WHAT THE TASK REQUIRES |
Copy the lines starting at the one containing "В файле, на" and ending at the one containing "столбце справа от", both included, with no changes.

· · · · ·

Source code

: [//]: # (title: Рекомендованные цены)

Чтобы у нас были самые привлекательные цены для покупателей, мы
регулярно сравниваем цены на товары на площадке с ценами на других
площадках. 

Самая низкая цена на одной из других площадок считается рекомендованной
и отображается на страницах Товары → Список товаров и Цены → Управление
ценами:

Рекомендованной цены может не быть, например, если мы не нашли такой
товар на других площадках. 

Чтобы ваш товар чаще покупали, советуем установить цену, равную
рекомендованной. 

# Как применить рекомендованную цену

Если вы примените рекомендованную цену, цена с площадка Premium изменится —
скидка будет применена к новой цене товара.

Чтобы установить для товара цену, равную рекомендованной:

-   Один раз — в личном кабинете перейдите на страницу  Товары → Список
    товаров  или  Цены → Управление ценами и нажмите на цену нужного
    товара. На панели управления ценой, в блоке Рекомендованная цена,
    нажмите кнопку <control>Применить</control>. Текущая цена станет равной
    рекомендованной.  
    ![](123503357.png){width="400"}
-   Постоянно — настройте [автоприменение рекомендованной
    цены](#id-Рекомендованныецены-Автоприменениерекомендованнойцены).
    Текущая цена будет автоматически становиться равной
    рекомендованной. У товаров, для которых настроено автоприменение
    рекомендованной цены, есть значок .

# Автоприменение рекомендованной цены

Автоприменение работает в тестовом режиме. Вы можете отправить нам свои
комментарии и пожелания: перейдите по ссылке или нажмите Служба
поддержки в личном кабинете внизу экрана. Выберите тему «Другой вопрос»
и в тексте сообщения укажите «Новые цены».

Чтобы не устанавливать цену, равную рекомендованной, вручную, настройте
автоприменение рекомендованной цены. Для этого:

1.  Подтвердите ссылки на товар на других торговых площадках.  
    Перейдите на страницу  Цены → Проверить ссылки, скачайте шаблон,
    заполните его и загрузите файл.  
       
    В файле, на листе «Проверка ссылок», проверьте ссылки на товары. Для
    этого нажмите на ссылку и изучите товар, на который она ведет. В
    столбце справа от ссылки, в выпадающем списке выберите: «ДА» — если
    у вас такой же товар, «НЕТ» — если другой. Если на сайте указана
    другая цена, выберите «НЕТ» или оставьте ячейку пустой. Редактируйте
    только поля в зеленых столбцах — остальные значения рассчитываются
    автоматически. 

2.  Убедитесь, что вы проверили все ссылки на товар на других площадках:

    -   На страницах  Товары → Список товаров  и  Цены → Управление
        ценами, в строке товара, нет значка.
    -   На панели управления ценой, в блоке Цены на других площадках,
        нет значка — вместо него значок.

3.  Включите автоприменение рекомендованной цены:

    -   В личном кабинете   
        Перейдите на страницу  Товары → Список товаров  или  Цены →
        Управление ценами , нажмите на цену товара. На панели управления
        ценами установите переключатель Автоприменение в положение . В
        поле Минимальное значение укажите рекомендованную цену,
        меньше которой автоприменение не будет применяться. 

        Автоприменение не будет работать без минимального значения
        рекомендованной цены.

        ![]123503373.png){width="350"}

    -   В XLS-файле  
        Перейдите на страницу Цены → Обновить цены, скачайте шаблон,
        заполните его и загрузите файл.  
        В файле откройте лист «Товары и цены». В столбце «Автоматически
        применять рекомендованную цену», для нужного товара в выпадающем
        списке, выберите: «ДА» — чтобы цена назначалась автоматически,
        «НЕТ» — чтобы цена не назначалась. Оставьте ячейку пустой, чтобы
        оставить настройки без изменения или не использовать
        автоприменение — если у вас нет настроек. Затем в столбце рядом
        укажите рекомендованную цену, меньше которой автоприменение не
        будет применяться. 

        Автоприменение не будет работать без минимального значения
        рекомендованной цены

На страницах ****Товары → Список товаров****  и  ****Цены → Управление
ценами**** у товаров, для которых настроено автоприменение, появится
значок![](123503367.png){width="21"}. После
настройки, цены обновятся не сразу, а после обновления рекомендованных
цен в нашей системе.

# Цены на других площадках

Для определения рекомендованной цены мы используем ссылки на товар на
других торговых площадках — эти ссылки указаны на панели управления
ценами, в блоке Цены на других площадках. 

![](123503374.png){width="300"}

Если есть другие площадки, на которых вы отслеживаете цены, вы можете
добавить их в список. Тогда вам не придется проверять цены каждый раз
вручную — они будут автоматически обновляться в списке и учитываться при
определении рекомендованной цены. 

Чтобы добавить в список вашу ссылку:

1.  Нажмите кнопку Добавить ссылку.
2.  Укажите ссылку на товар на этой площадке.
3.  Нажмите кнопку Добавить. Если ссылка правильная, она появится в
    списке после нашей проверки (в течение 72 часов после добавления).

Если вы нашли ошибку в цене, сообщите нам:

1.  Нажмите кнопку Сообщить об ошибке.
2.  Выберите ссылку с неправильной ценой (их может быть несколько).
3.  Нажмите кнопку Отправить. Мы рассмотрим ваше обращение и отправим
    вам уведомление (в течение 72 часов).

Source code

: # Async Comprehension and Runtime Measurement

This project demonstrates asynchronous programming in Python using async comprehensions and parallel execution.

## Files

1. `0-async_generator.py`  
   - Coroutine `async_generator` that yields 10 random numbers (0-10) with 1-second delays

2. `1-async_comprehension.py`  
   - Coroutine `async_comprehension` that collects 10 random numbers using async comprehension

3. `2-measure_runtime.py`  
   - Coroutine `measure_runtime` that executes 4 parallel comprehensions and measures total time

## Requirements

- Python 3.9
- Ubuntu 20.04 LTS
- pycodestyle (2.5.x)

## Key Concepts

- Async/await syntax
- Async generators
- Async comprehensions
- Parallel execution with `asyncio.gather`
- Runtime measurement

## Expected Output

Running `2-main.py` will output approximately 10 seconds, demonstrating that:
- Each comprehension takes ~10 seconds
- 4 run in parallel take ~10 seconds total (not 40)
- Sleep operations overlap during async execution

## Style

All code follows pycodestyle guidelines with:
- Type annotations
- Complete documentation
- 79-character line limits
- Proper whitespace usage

· · · · ·

YOUR RESPONSE |
    В файле, на листе «Проверка ссылок», проверьте ссылки на товары. Для
    этого нажмите на ссылку и изучите товар, на который она ведет. В
    столбце справа от ссылки, в выпадающем списке выберите: «ДА» — если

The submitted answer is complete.